Billionaire and convicted inside trader George Soros has proposed what he calls “an annual issue of Special Drawing Rights (SDR) that rich countries would donate for international assistance.” The SDR idea is a variation of a global tax to finance more foreign aid. SDRs, created by the International Monetary Fund, have been defined as a form of international reserve currency intended to “supplement the existing official reserves of member countries” in transactions with the IMF. What Soros proposes would greatly alter and expand their use. As someone who has developed a reputation for practicing financial and economic warfare against the nations of the world, he seems determined to drain more wealth away from the United States.

What is also fascinating is that a column in which Soros makes this proposal is available on the website of “Project Syndicate,” an emerging Soros-supported media empire.

Project Syndicate claims to consist of 257 newspapers in 113 countries, with a total circulation of 39,323,478. It is funded by “member papers in developed countries,” as well as the Open Society Institute of George Soros, Politiken Foundation, based in Sweden, and the Die Zeit Ebelin und Gerd Bucerius Foundation, based in Germany.

In another column distributed by the Project Syndicate, Soros declared, “I consider using an issue of SDRs preferable to the Tobin tax (a proposed tax on international currency transactions) for a number of reasons, the most important of which is that a special SDR issue was already authorized in 1997 and ratified by 71% of IMF members. It could be used for international assistance immediately, if the US Congress also ratified it, and developed countries pledged their allocations for that purpose.”

Lately, Soros has been talking down the American economy, saying the U.S. dollar is weak and that we could slide into recession in 2007. Of course, he could help bring that about through his global financial manipulations.
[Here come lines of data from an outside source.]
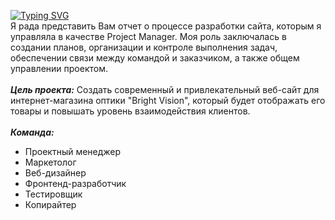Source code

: [![Typing SVG](https://readme-typing-svg.herokuapp.com?color=%FFFFF&lines=GLASS+STORE)](https://git.io/typing-svg)
\
Я рада представить Вам отчет о процессе разработки сайта, которым я управляла в качестве Project Manager. Моя роль заключалась в создании планов, организации и контроле выполнения задач, обеспечении связи между командой и заказчиком, а также общем управлении проектом.
\
\
***Цель проекта:*** Создать современный и привлекательный веб-сайт для интернет-магазина оптики "Bright Vision", который будет отображать его товары и повышать уровень взаимодействия клиентов.
\
\
***Команда:***
- Проектный менеджер
- Маркетолог
- Веб-дизайнер 
- Фронтенд-разработчик 
- Тестировщик 
- Копирайтер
In a related matter, a Soros-funded group, the Open Society Policy Center, which organized opposition to John Bolton as U.S. Ambassador to the U.N., has been caught paying money to a political consultant who has pleaded guilty to bank fraud and a failure to pay federal income taxes. My new report examines this in the context of the smear of Bolton that prevented his confirmation and eventually resulted in his recess appointment to the post.